Unpredictable Economic Crises: The term economic crisis is applied broadly to a variety of situations in which some financial institutions or assets suddenly lose a large part of their value. Many economic crises are associated with banking panics and many recessions coincide with these panics. Other situations that are often called economic crises include stock market crashes, currency crises, and sovereign defaults.

Whenever occurs, an economic crisis means high rates of unemployment, low level of income, recession, decreasing growth in local economy and subsequently, deprivation of human needs for many. Great economic crises frequently lead governments to regulate the financial sector, and especially take measures to protect local economy, limiting, thus, international trade. The limitation of international trade, in turn, is likely to exacerbate international tension, as it creates barriers for peaceful exchange among nations.

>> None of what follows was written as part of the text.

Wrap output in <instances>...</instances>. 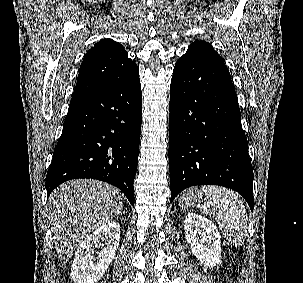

North-South Division: The post-Cold War period also witnessed the resurgence of North-South economic antagonism, resulting from deep inequalities between the two sides. The North refers to developed northern hemisphere countries, while the South refers to underdeveloped or developing southern hemisphere countries.

Illicit Market : The illicit market refers to economic activities that circumvent the institutional rules. To be more specific, what makes a market illicit can either be theillegal nature of goods and services themselves, or the illegal ways of their transaction. Thus, illicit market activities may include the illegal movement of commodities to evade tariffs, trade restrictions and sanctions, or the illegal movements of the banned materials, like drugs, human organs, endangered species, even protected intellectual property.

Although law enforcement agencies try to struggle against illicit market activities all over the world, with a varying degree of determination, their success has remained limited and the issue is continuing to be a threat to the international community.

Conclusion

While the post-Cold War period clearly witnessed a visible decline in ideological clashes and inter-state wars, the stability of international relations has begun to be challenged by some economy-related factors. Since economy affects almost all aspects of human life, economic stability is very important for societies and states alike.